1. Invest in a prenuptial agreement

It can't hurt to know what your intended's attitude towards money is before you get married. Arguments about money are after all cited as one of the major reasons for divorce.

A good prenuptial agreement will set out how the matrimonial assets should be divided on divorce thus minimising expensive legal wrangling after the event. It is essential that if you do enter into such an arrangement that you review it regularly to take account of changing circumstances such as the birth of children.

  1. Understand the family finances.

Make sure you are fully aware of the family assets - and the liabilities. Without that information, an unscrupulous spouse may try to hide assets and you risk being involved in a prolonged and expensive search for the truth. Or you may have an inflated idea of the assets available and spend legal fees chasing assets which just aren't there.

It is essential that each of you knows exactly what's in the pot and co-operates fully with the disclosure process. You will be asked to give all sorts of financial information including bank statements, wage slips, pensions and business valuations. It's really only after this information is complete that your lawyer can fully advise you and the process of negotiation can start.

  1. Consider getting help from a divorce counsellor

Experts can help you keep lines of communication open as well as help you deal with the effects of the breakup on the family. If you are able to remain amicable not only is it more likely you will salvage your friendship with your spouse after divorce – no bad thing if you have children together - but you will spend less of the family fortune on legal fees.

If your relationship breaks down so far that you can't discuss anything at all with each other that leaves your lawyers as the only line of communication between you and this can be expensive especially when you're using your lawyer to make complicated arrangements about who's seeing the children when

  1. Try Collaboration not Litigation

Don't be like the hapless Kavanaghs recently in the news – both practising lawyers they spent almost all their assets after lengthy and bitter litigation involving the finances and the children.
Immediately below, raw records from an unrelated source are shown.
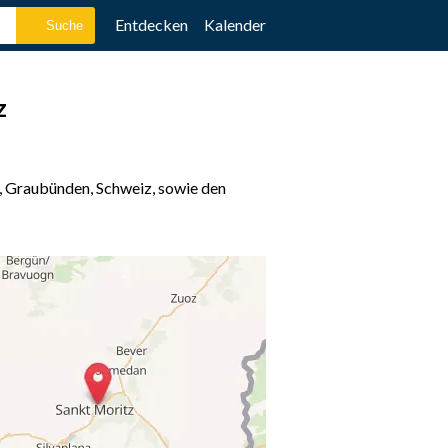
Entdecken
Kalender
z
, Graubünden, Schweiz, sowie den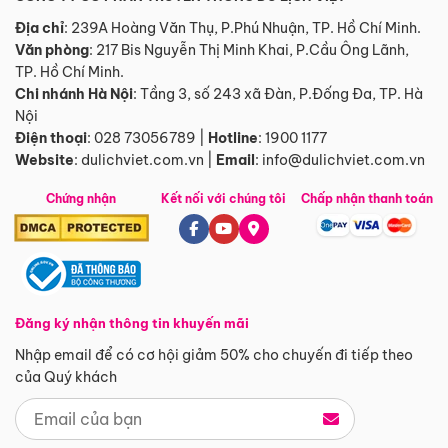
Địa chỉ
: 239A Hoàng Văn Thụ, P.Phú Nhuận, TP. Hồ Chí Minh.
Văn phòng
:
217 Bis Nguyễn Thị Minh Khai, P.Cầu Ông Lãnh,
TP. Hồ Chí Minh.
Chi nhánh Hà Nội
:
Tầng 3, số 243 xã Đàn, P.Đống Đa, TP. Hà
Nội
Điện thoại
:
028 73056789
|
Hotline
:
1900 1177
Website
:
dulichviet.com.vn
|
Email
:
info@dulichviet.com.vn
Chứng nhận
Kết nối với chúng tôi
Chấp nhận thanh toán
Đăng ký nhận thông tin khuyến mãi
Nhập email để có cơ hội giảm 50% cho chuyến đi tiếp theo
của Quý khách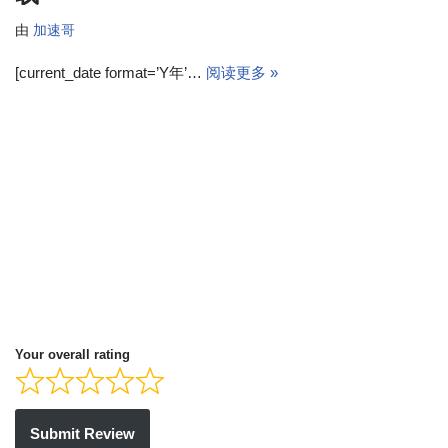
由
加速哥
[current_date format=’Y年’…
阅读更多 »
Your overall rating
Submit Review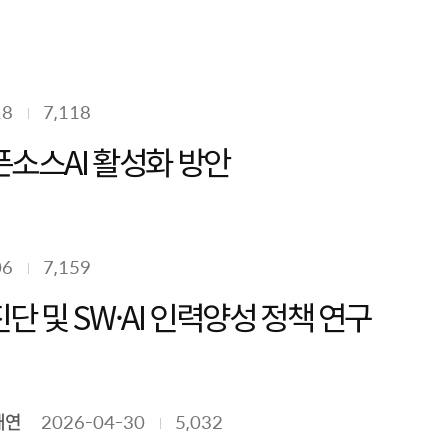
18
7,118
AI 경쟁력 확보를 위한 오픈소스AI 활성화 방안
06
7,159
 및 SW·AI 인력양성 정책 연구
채연
2026-04-30
5,032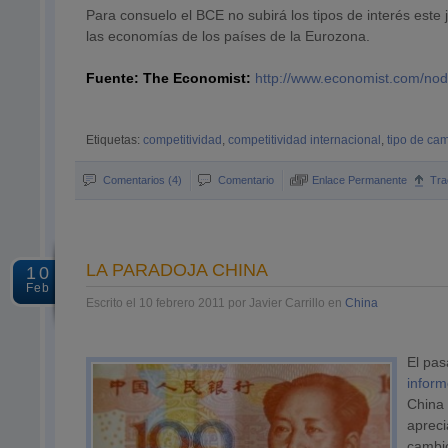
Para consuelo el BCE no subirá los tipos de interés este
las economías de los países de la Eurozona.
Fuente: The Economist:
http://www.economist.com/no
Etiquetas:
competitividad
,
competitividad internacional
,
tipo de ca
Comentarios (4)
Comentario
Enlace Permanente
Tra
LA PARADOJA CHINA
10
Feb
Escrito el 10 febrero 2011 por Javier Carrillo en
China
El pas
inform
China 
apreci
cambio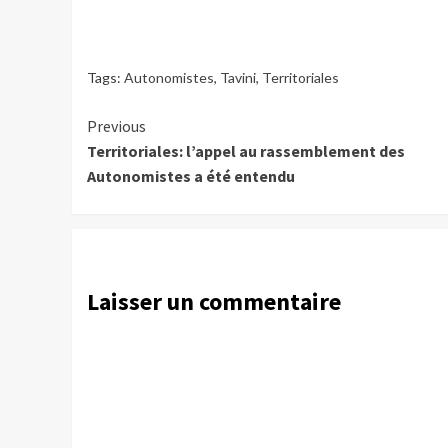
Tags:
Autonomistes
,
Tavini
,
Territoriales
Continue
Previous
Territoriales: l’appel au rassemblement des
Reading
Autonomistes a été entendu
Laisser un commentaire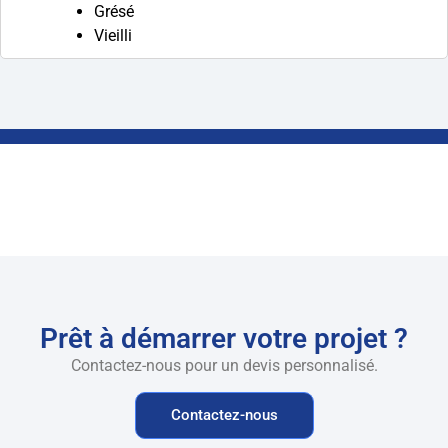
Grésé
Vieilli
Prêt à démarrer votre projet ?
Contactez-nous pour un devis personnalisé.
Contactez-nous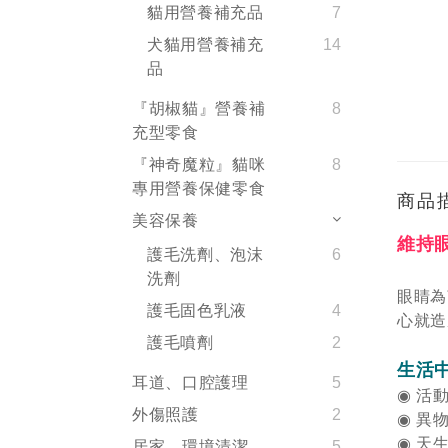
貓用營養補充品
7
犬貓用營養補充
14
品
『胡椒貓』營養補
8
充型零食
『神奇魔粒』貓咪
8
專用營養保健零食
商品
美容保養
維持
護毛洗劑、泡沫
6
洗劑
眼睛為
護毛固色乳液
4
心就造
護毛噴劑
2
生活
耳道、口腔護理
5
◉
活動
外傷照護
2
◉
異物
◉
天生
居家、環境清潔
5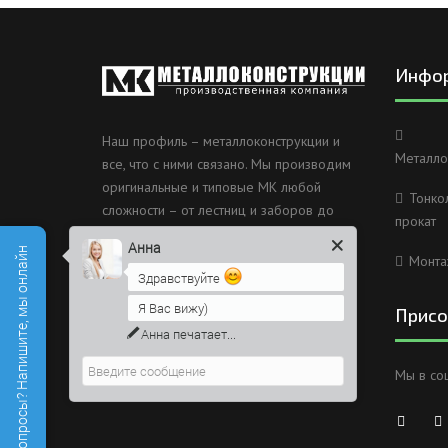
Инфо
Наш профиль – металлоконструкции и
Металло
все, что с ними связано. Мы производим
оригинальные и типовые МК любой
Тонко
сложности – от лестниц и заборов до
прокат
несущих каркасов зданий и мостов.
Анна
Есть вопросы? Напишите, мы онлайн
Монта
Россия, Санкт-Петербург, 2
Здравствуйте
Муринский проспект дом 38
Я Вас вижу)
Присо
8 (812) 603-49-30
Анна
печатает...
info@metallokonstrukciispb.ru
Мы в со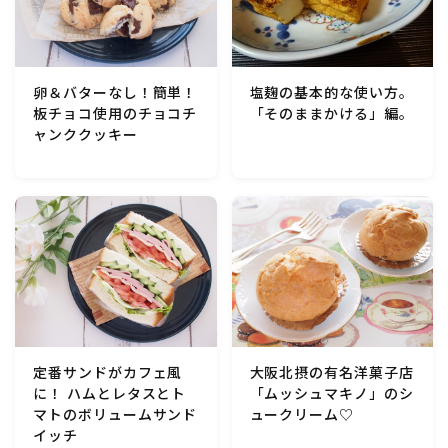
行事食(おせち・ハロウィン・クリスマス・雛祭り・子
供の日・七夕等)
乾物・海藻・麩料理
卵＆バターなし！簡単！
塩麹の基本的な使い方。
板チョコ使用のチョコチ
「そのままかける」編。
ャンククッキー
お弁当
漬物・ピクルス・保存食・発酵食品
圧力鍋使用の料理
ソース・ドレッシング・たれ・ディップ類
ドリンク・シロップ・ジャム類
定番サンドがカフェ風
大阪北摂の有名洋菓子店
に！ ハムとレタスとト
「ムッシュマキノ」のシ
マトのボリュームサンド
ュークリーム♡
その他食材
イッチ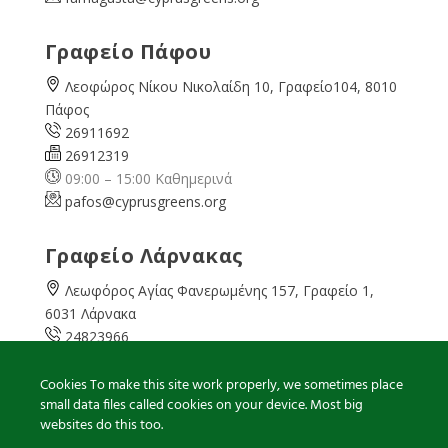
Γραφείο Πάφου
Λεοφώρος Νίκου Νικολαίδη 10, Γραφείο104, 8010
Πάφος
26911692
26912319
09:00 – 15:00 Καθημερινά
pafos@cyprusgreens.org
Γραφείο Λάρνακας
Λεωφόρος Αγίας Φανερωμένης 157, Γραφείο 1,
6031 Λάρνακα
24823966
24823967
08:00 – 16:00 Καθημερινά
Cookies To make this site work properly, we sometimes place
small data files called cookies on your device. Most big
larnaka@cyprusgreens.
org
websites do this too.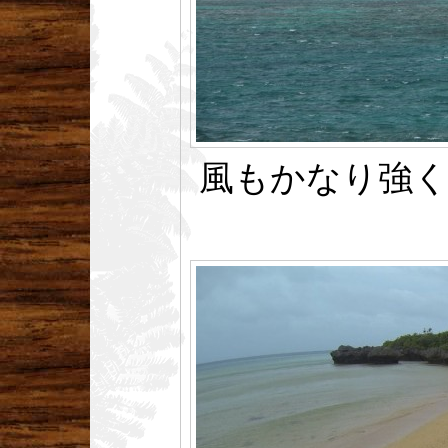
風もかなり強く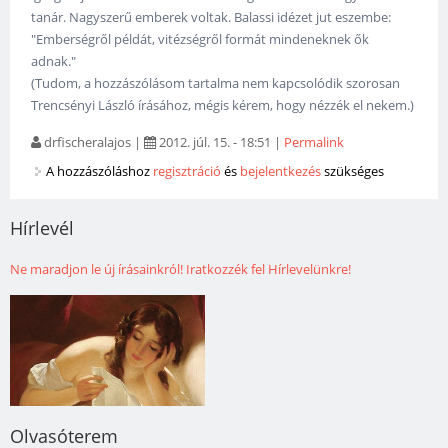
tanár. Nagyszerű emberek voltak. Balassi idézet jut eszembe:
"Emberségről példát, vitézségről formát mindeneknek ők
adnak."
(Tudom, a hozzászólásom tartalma nem kapcsolódik szorosan
Trencsényi László írásához, mégis kérem, hogy nézzék el nekem.)
drfischeralajos
|
2012. júl. 15. - 18:51
|
Permalink
A hozzászóláshoz
regisztráció
és
bejelentkezés
szükséges
Hírlevél
Ne maradjon le új írásainkról! Iratkozzék fel Hírlevelünkre!
Olvasóterem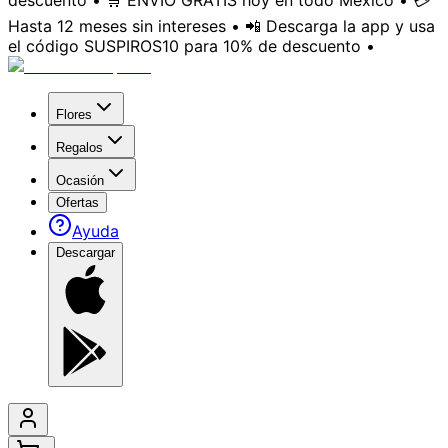
descuento • 🛒 ENVÍO GRATIS hoy en todo México • 💳
Hasta 12 meses sin intereses • 📲 Descarga la app y usa
el código SUSPIROS10 para 10% de descuento •
Flores
Regalos
Ocasión
Ofertas
Ayuda
Descargar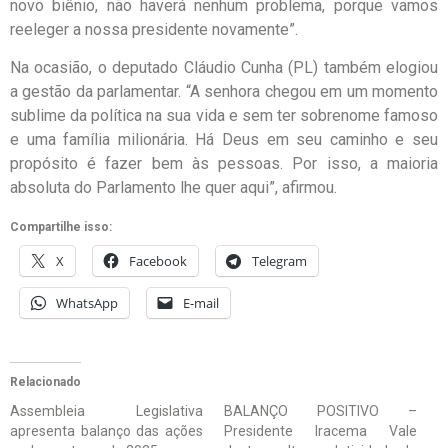
novo biênio, não haverá nenhum problema, porque vamos
reeleger a nossa presidente novamente”.
Na ocasião, o deputado Cláudio Cunha (PL) também elogiou
a gestão da parlamentar. “A senhora chegou em um momento
sublime da política na sua vida e sem ter sobrenome famoso
e uma família milionária. Há Deus em seu caminho e seu
propósito é fazer bem às pessoas. Por isso, a maioria
absoluta do Parlamento lhe quer aqui”, afirmou.
Compartilhe isso:
X
Facebook
Telegram
WhatsApp
E-mail
Relacionado
Assembleia Legislativa
BALANÇO POSITIVO –
apresenta balanço das ações
Presidente Iracema Vale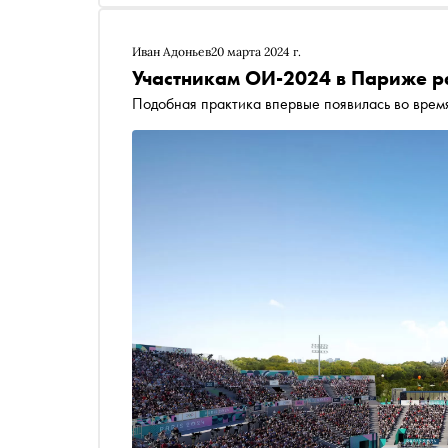
Иван Адоньев
20 марта 2024 г.
Участникам ОИ-2024 в Париже ра
Подобная практика впервые появилась во врем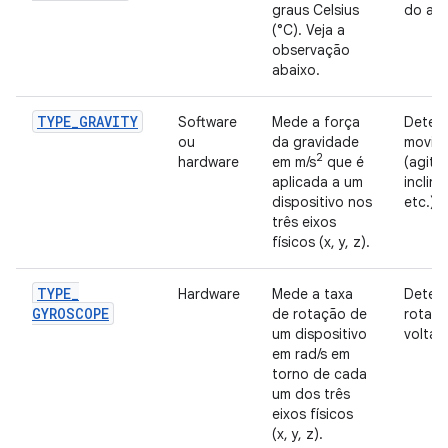
graus Celsius
do ar.
(°C). Veja a
observação
abaixo.
TYPE
_
GRAVITY
Software
Mede a força
Detec
ou
da gravidade
movim
2
hardware
em m/s
que é
(agita
aplicada a um
inclin
dispositivo nos
etc.).
três eixos
físicos (x, y, z).
TYPE
_
Hardware
Mede a taxa
Detec
GYROSCOPE
de rotação de
rotaçã
um dispositivo
volta e
em rad/s em
torno de cada
um dos três
eixos físicos
(x, y, z).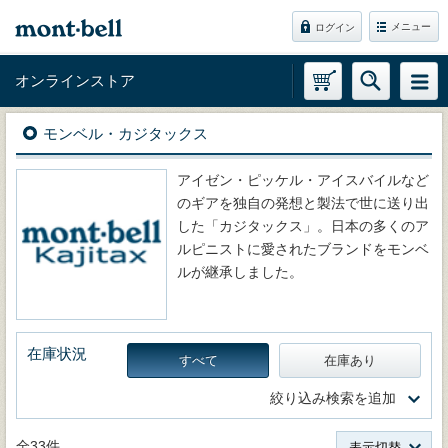
メニュー
ログイン
オンラインストア
モンベル・カジタックス
アイゼン・ピッケル・アイスバイルなど
のギアを独自の発想と製法で世に送り出
した「カジタックス」。日本の多くのア
ルピニストに愛されたブランドをモンベ
ルが継承しました。
在庫状況
すべて
在庫あり
絞り込み検索を追加
全33件
表示切替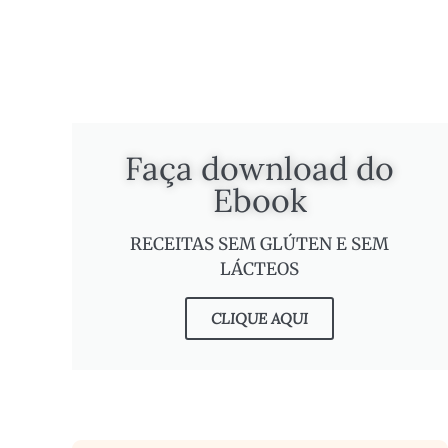
Faça download do
Ebook
RECEITAS SEM GLÚTEN E SEM
LÁCTEOS
CLIQUE AQUI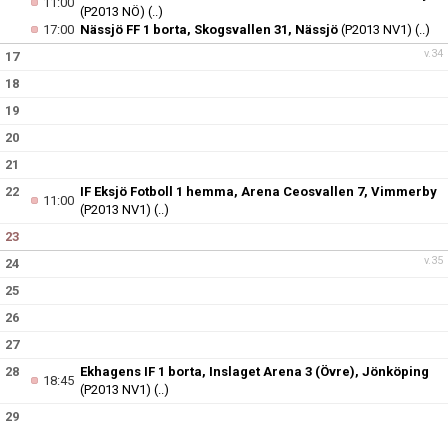
11:00
(P2013 NÖ)
(..)
17:00
Nässjö FF 1 borta, Skogsvallen 31, Nässjö
(P2013 NV1)
(..)
v.34
17
18
19
20
21
22
IF Eksjö Fotboll 1 hemma, Arena Ceosvallen 7, Vimmerby
11:00
(P2013 NV1)
(..)
23
v.35
24
25
26
27
28
Ekhagens IF 1 borta, Inslaget Arena 3 (Övre), Jönköping
18:45
(P2013 NV1)
(..)
29
30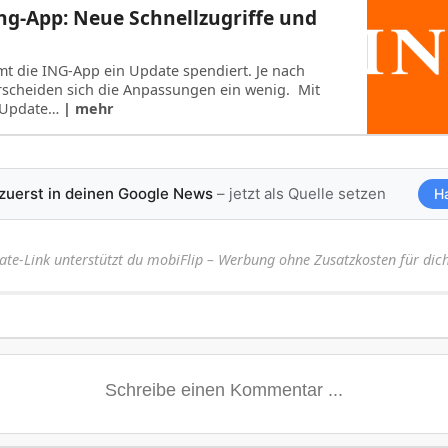
g-App: Neue Schnellzugriffe und
t die ING-App ein Update spendiert. Je nach
rscheiden sich die Anpassungen ein wenig. Mit
 Update…
| mehr
 zuerst in deinen Google News
– jetzt als Quelle setzen
H
iate-Link unterstützt du mobiFlip – Werbung ohne Zusatzkosten für dich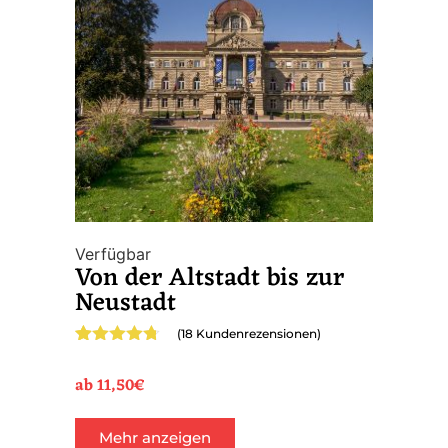
Verfügbar
Von der Altstadt bis zur
Neustadt
(
18
Kundenrezensionen)
Bewertet
18
mit
4.67
ab
11,50
€
von 5,
basierend
auf
Mehr anzeigen
Kundenbewertungen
Collaborative lawyers agree with their clients not to go to Court and negotiations take place in a series of face to face meetings with each of you supported by your own lawyer throughout. Collaborative law is for you if you want to avoid the animosity that can be generated by court litigation, not to mention the costs. At Howes Percival our lawyers are specially trained in collaborative law.

  1. 5.Invest in a good Family Lawyer

A good family lawyer will encourage team work with you and with your spouse's solicitor to ensure your matter is managed proactively. They will consider throughout the benefit to you of any action against the costs of such actions – emotional as well as financial. Above all they will add value, negotiating practical and creative solutions.